Last season saw some tangible improvement, mostly in regards to his three-point shooting. He shot 42.5 percent from long range and had several games where the “McBuckets” moniker was truly apt. (Hi, Trashtors!)
However, Dougie still left a lot to be desired, unless your thing is watching Vines of a clueless defender running around like his head was cut off. McDermott can still be a somewhat useful player if all he ever provides is elite three-point shooting (that rings even more true on a Bulls squad that’ll sorely need his outside shooting), but Ian Levy over at Nylon Calculus outlined yesterday some specific aspects of his game that need improvement if he wants to make a significant leap in his pivotal third season in the league.
McDermott’s defense obviously needs a lot of work, and maybe those offseason workouts with Jimmy Butler will help in that regard. McDermott’s defense is so bad that even an improvement to slightly below average or merely mediocre would be a big plus. Levy of course pointed out that that kind of improvement is necessary for McDermott to be “an important player on a good team,” but he also noted that Doug needs to make his offensive game more well-rounded:
Although McDermott shot a robust 42.5 percent on three-pointers last season on a high number of attempts, he didn’t offer much else on the offensive end. He had nearly as many turnovers (53) as assists (59) and shot 55.4 percent inside the restricted area, 152nd of 186 players with at least 150 attempts in that area.
If we look at granular usage statistics, McDermott used just 26 possessions as the ball-handler in the pick-and-roll, just 21 in post-ups and less than 10 as the screener in the pick-and-roll. Almost all of McDermott’s half-court offensive opportunities were spotting up or coming off screens and curls. His jump shot was reliable this season but he had less than 100 drives on the entire season and shot just 39.1 percent on those drives — a reflection of how ineffective he was attacking closeouts or doing something other than shooting off the catch.
All these numbers, plus his poor rebound/steal/block rates, back up the assertion of many that McDermott really doesn’t do anything besides shoot it well from outside. (I will admit he had some sweet dunks last year.) And if McDermott wants to make a significant impact on a really good team, he’ll have to develop some of his other skills. Levy brought up the Kyle Korver/J.J. Redick comparisons, which I don’t like but are inevitable, and pointed out how both guys turned into true impact players by becoming capable passers, defenders and finishers around the basket, among other things, to go along with their elite shooting.
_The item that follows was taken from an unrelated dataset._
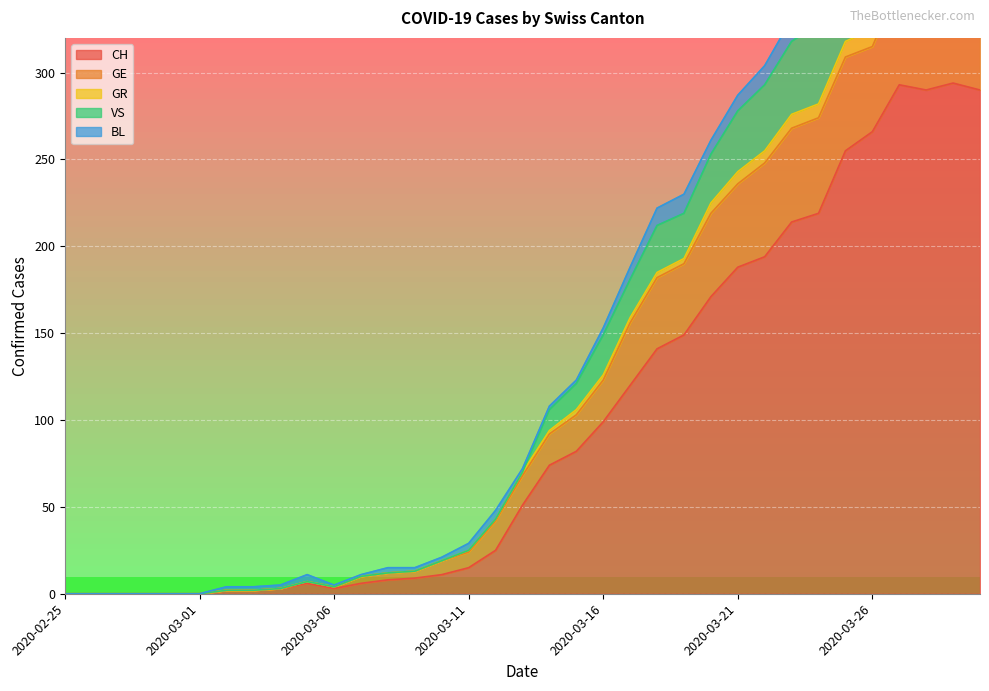

The CH series shows 188 at 2020-03-28. True or false?

False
Of course, a big question is what kind of opportunities McDermott will get on this Bulls roster. As mentioned, his already elite skill, spot-up shooting, will be vital to Chicago. But will he get more chances in some of these other areas?
I’m doubting we see him used much as a ball handler given the other ones on the team, but the Bulls should look at getting him more chances in the post when the matchups call for it, and using him as a screener in screen-and-pop situations could be deadly. An increase in drives off the catch when defenders close out hard on him would also be helpful (plus, you know, finishing), and that could also lead to more free throw attempts.
It’d be a huge boon to the Bulls if McDermott can develop some of these skills and be a legitimate positive player rather than a liability who can occasionally get hot with his jumper. But if all else fails, he just needs to fire away from three as much as possible to justify playing him significant minutes. I’m talking like five or six three-pointers a game, because if the the development in those other areas doesn’t come, what’s the point of playing him?